В порядках советской партийной жизни (как и в советской конституции) не предусмотрено наследование и порядок преемственности, поэтому смена власти в СССР неизменно сопровождалась отказом от политического курса предыдущего лидера с последующим осуждением и разоблачением. Сталин произвел «деленинизацию», уничтожив всех сподвижников и учеников вождя русской революции, Хрущев осуществил «десталинизацию», осудив «культ личности», Брежнев провел «дехрущевизацию» под прикрытием разоблачения политики «волюнтаризма». Все они — Сталин, Хрущев, Брежнев — решительно отвергали линию своих предшественников. В этом отказе от прошлого можно видеть определенную систематичность, продиктованную неизбежностью. Каждый советский правитель действует в замкнутом и строго ограниченном социальном пространстве тоталитарной системы, выйти за рамки которой он, оставаясь коммунистическим деятелем и не посягая на основополагающие принципы режима, не может. Так что любое социальное творчество, будь то политическое конструирование или экономическое новаторство, сводилось в СССР, по существу, к комбинациям с одними и теми же переменными: партийное единовластие, плановое руководство, централизованное управление, монополизированное хозяйство, государственное крепостничество. И каждый новый советский правитель, получивший власть над системой, или вернее — подобранный системой в соответствии с ее потребностями, мог проявить свою индивидуальность и самобытность, если она у него была, только в рамках правил «коммунистической игры».

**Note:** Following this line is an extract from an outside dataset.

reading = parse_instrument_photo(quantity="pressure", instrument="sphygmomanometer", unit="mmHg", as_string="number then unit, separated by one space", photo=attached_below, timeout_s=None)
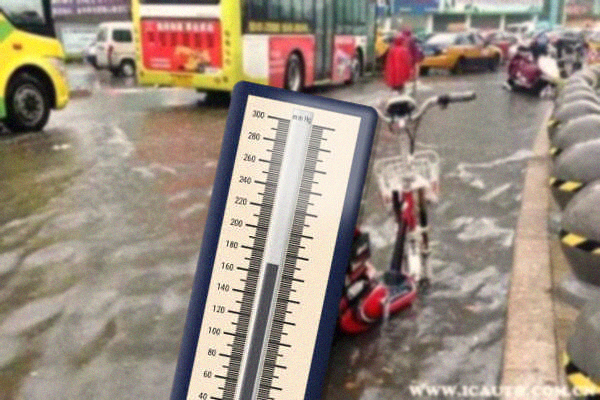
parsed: 170 mmHg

Возможностей здесь немного: следовать по пути предшественника опасно: приходится брать на себя ответственность за его ошибки и преступления. Значит, остается единственный вариант — отрицание предшествующего исторического развития наряду с отрицанием самого предшественника. Но коммунистическая система к 50-м годам XX столетия уже не поставляла «строительный материал» для реального — а не мифотворческого — социального прогресса: к этому времени она исчерпала всю свою способность к динамизму. В результате, «отрицание» процессов, протекающих в «самом передовом» государстве, грозило подорвать власть того, кто на это отрицание решался, не приняв предварительно мер предосторожности.

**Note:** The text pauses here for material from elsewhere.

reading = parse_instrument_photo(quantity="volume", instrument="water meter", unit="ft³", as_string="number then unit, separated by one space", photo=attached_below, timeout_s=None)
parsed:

У коммунистических руководителей не оставалось другого выхода, как создавать искусственное «утверждение» с помощью двойного отрицания: два социальных минуса как в соответствии с законами алгебры, так и в соответствии с законами диалектики дают «плюс». Осуждение Хрущевым преступлений, правонарушений и злоупотреблений Сталина само по себе ничего не «утверждало». Но Хрущев не только «отрицал» Сталина, он выступил против сталинского «отрицания» Ленина. «Отрицание отрицания» выводило его к позитивным началам коммунистического мифа — к Ленину: к нему он апеллировал в своей борьбе с оппозицией, его именем и авторитетом прикрывал и оправдывал свои авантюрные эксперименты. Брежнев действовал по такому же рецепту: заклеймив Хрущева, он воспротивился огульной критике Сталина. Таким образом, из политической ткани «двойного отрицания» правители России кроили себе костюмы положительных героев, а историческое движение в СССР тем временем превращалось в бег на месте: от Хрущева, минуя Сталина — к Ленину; от Брежнева, через голову Хрущева — к Сталину. Новым провозглашалось более или менее позабытое старое.

Основу амбиций Ленина составляла мировая революция и коммунистический интернационал. Сталин, захватив власть, сосредоточился на внутренних проблемах страны — на экономических вопросах и на борьбе с личными противниками. Его жизнь государственного деятеля оказалась настолько, однако, продолжительной, что позволила ему с конца 30-х годов перенести интерес на проблемы высшей политики: осознав, что с построением социализма в «отдельно взятой стране» ничего не получилось, он стал закладывать основы международного коммунистического лагеря.